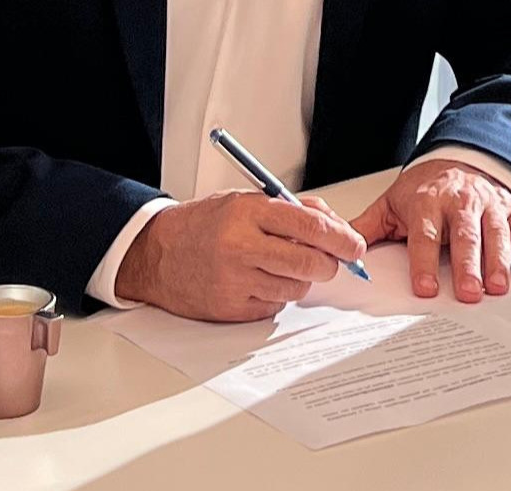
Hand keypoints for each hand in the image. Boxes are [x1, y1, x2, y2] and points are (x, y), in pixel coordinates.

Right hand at [115, 191, 367, 321]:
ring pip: (296, 287)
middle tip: (328, 261)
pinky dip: (275, 294)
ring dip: (299, 279)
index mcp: (248, 212)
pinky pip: (274, 305)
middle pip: (310, 263)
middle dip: (328, 264)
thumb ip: (292, 210)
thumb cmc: (203, 225)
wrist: (155, 254)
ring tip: (276, 265)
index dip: (342, 238)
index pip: (311, 226)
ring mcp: (235, 280)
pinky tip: (256, 280)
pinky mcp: (230, 308)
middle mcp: (241, 246)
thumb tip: (335, 225)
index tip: (355, 246)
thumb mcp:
□ □ □ □
What the task asks
The line containing "index mcp: (248, 212)" and every line after it, through the end of the records, should be repeated exactly and alone.

Finished exercise
index mcp: (248, 212)
pinky pip: (274, 305)
middle pip: (310, 263)
middle dip: (328, 264)
thumb ip: (292, 210)
thumb cmc: (203, 225)
wrist: (155, 254)
ring tip: (276, 265)
index dip: (342, 238)
index pip: (311, 226)
ring mcp: (235, 280)
pinky tip: (256, 280)
pinky mcp: (230, 308)
middle mcp: (241, 246)
thumb tip: (335, 225)
index tip: (355, 246)
thumb mcp:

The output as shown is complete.